Discussion: Actinomyces encompasses a group of commensal anaerobic or microaerophilic gram-positive rods that make up the normal flora of oropharynx, skin, gastrointestinal and female genital tracts. They can cause indolent granulomatous infections, most commonly in the cervicofacial, thoracic and abdominopelvic sites, but rarely involve the central nervous system. Concomitant infections with Aggregatibacter actinomycetecomitans, a HACEK gram-negative rod found in the oral cavity, are common. Radiographically and clinically, actinomycosis can mimic malignancy. It’s slow progressing and associated with constitutional symptoms. It appears as mass lesions and can be difficult to discriminate from cystic or necrotic tumors with routine imaging such as CT and even MRI. Prior case reports of CNS actinomyces have mimicked presentations of lymphoma, meningioma, metastatic cancer and chronic granulomatous diseases. Treatment involves prolonged antibiotic courses, usually with penicillin G as the drug of choice. Susceptibilities are rarely tested on anaerobes but most are susceptible to beta lactams. In cases that involve extensive necrotic lesions, surgical debridement is warranted. Prognosis is generally favorable.

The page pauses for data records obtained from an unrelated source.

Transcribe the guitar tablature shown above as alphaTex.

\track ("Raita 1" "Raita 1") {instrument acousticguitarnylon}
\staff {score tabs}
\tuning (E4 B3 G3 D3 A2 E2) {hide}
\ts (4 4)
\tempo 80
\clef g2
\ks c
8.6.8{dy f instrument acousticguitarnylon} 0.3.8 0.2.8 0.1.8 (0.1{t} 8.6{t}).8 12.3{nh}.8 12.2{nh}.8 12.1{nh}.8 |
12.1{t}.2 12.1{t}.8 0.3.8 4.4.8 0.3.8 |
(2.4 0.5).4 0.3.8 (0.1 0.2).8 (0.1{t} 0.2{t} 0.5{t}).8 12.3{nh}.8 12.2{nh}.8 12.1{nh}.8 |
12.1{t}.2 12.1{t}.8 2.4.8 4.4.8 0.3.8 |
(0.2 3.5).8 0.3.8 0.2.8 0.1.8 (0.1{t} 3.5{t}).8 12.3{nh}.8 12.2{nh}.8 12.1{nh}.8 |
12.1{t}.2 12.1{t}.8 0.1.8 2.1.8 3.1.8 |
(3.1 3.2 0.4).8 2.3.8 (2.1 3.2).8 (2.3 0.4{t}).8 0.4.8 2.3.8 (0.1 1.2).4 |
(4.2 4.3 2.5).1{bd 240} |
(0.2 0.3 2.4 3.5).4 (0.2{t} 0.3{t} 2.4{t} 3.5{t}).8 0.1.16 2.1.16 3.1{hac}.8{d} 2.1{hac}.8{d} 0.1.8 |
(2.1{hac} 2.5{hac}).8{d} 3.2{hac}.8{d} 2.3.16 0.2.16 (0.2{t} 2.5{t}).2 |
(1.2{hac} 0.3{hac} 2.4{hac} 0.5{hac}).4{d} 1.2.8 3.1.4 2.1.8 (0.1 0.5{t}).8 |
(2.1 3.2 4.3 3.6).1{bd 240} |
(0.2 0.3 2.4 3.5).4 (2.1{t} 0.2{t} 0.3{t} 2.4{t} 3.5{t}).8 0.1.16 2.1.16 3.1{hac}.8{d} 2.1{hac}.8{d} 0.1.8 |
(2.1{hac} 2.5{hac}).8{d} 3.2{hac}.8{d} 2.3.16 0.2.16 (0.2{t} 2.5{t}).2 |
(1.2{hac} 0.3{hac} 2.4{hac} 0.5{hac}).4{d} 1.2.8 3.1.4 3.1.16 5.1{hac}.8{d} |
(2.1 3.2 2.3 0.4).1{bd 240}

Conclusions: Actinomycosis is an uncommon slow progressing granulomatous infection. It can affect both immunocompromised and immunocompetent hosts. Diagnosis can be difficult due to its unusual clinical presentations that often mimic other inflammatory, infiltrative and neoplastic conditions, but it is important to be considered in the differential. Prompt tissue diagnosis is essential for timely treatment.